ABSTRACT

In Woody Allen’s film Zelig (1983), the title character has a desire to belong so acute that he physically transforms himself into the likeness of whoever he is with. He soon comes to the attention of a baffled medical establishment, and, through the help of a frenzied press that dubs him ‘the human chameleon’, becomes the biggest celebrity in America. Troops of people are brought to meet him and each time he mimics their appearance, turning into a Rabbi, a 300-pound overeater, an African-American musician, or a Frenchman. While Zelig plays with key American issues, most obviously the immigrant experience and the struggle of assimilation, it also focuses a recurrent theme of comedy: the nature and limits of identity. Leonard Zelig is so shy and selfeffacing that he is pathologically driven to assume the identities of others. This involves not only absurd physical transformations, but also presents an image of failed interiority, of a man who is a reflective surface. Many comic characters might be said to play on our fears of being incomplete humans through their failures of self-awareness or inability to reflect on the nature of experience. Comic characters are traditionally one-dimensional in the sense that they are apparently unable to learn and change. Bugs Bunny, for example, is madly funny, anarchic, transgressive, and dangerous, and completely incapable of reflecting on his actions. Bugs lives in a perpetual series of excitable

nows, changing voice, costume, or tactics within seconds. What makes him funny is the weightlessness of his character, the fact that he is not anchored within an orthodox system of selfhood or responsibility. In Roman New Comedy, character types are so rigidly defined that their behaviours are entirely predictable within given situations.

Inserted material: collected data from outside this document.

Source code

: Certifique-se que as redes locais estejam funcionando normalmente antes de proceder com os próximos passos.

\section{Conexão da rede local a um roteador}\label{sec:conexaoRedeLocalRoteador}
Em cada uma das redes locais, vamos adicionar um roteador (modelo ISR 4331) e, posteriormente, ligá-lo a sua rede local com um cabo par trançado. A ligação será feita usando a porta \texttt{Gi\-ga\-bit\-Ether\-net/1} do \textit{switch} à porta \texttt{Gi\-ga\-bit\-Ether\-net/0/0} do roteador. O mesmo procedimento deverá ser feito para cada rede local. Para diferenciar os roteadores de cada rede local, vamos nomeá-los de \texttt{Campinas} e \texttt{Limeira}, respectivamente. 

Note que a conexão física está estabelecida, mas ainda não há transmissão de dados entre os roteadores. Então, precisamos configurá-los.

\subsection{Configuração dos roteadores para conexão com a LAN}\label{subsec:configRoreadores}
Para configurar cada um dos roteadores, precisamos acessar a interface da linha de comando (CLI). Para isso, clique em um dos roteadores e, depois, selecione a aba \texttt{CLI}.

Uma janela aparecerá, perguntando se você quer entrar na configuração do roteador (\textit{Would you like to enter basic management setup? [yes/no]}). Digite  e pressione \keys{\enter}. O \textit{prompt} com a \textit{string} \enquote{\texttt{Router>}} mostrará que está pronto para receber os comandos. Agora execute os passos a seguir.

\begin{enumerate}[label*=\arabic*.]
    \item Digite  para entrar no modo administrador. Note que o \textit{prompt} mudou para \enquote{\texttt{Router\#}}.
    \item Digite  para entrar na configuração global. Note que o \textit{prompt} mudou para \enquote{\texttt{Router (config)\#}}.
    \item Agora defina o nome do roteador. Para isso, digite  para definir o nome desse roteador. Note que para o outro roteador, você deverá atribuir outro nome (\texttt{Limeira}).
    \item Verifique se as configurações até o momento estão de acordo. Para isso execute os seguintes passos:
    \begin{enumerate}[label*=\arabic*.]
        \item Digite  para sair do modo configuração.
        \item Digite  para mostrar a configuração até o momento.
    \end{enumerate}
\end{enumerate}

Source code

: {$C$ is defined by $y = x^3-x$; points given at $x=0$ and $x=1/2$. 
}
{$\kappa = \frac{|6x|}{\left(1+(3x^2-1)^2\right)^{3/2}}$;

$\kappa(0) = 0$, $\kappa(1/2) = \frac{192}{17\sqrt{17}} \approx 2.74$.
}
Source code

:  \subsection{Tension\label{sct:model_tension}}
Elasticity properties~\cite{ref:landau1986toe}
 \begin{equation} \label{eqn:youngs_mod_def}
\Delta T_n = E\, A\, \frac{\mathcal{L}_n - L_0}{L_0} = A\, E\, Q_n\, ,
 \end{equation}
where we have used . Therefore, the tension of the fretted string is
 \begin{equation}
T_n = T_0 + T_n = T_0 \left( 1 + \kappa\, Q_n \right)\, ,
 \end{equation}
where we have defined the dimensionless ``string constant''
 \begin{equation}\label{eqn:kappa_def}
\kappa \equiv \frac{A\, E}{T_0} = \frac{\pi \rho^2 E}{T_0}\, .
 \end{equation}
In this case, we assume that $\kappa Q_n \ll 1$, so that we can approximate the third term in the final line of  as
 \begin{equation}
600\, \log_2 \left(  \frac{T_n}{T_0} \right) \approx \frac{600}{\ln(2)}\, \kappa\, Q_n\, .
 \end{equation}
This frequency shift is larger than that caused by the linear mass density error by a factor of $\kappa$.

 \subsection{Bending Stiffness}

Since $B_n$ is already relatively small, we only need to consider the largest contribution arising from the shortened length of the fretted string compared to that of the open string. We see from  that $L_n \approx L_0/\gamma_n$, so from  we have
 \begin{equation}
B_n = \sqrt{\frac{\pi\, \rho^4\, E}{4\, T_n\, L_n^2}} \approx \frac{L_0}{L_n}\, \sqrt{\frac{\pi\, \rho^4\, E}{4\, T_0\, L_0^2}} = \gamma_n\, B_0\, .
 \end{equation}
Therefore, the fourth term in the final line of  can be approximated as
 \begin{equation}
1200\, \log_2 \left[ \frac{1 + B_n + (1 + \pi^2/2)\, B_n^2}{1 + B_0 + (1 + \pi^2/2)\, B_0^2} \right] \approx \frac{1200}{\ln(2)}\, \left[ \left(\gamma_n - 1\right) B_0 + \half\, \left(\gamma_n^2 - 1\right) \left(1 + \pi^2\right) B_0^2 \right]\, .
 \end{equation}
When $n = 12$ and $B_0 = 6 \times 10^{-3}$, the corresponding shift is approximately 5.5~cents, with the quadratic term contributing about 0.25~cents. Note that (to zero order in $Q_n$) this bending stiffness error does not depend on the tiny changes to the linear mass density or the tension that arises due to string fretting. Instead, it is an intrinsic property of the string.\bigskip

The miser will always be miserly, and the braggart will always boast. In this case, comic identity is derived from a sense of atrophied consciousness. In both examples, human identity is stripped of its subtlety or ambiguity, leaving only monstrous activity. While individual comic characters are infinitely various, it is possible to identify certain features of the categories to which they belong. This chapter will consider the reasoning behind types of comic character, beginning with the most important, distinct personality types.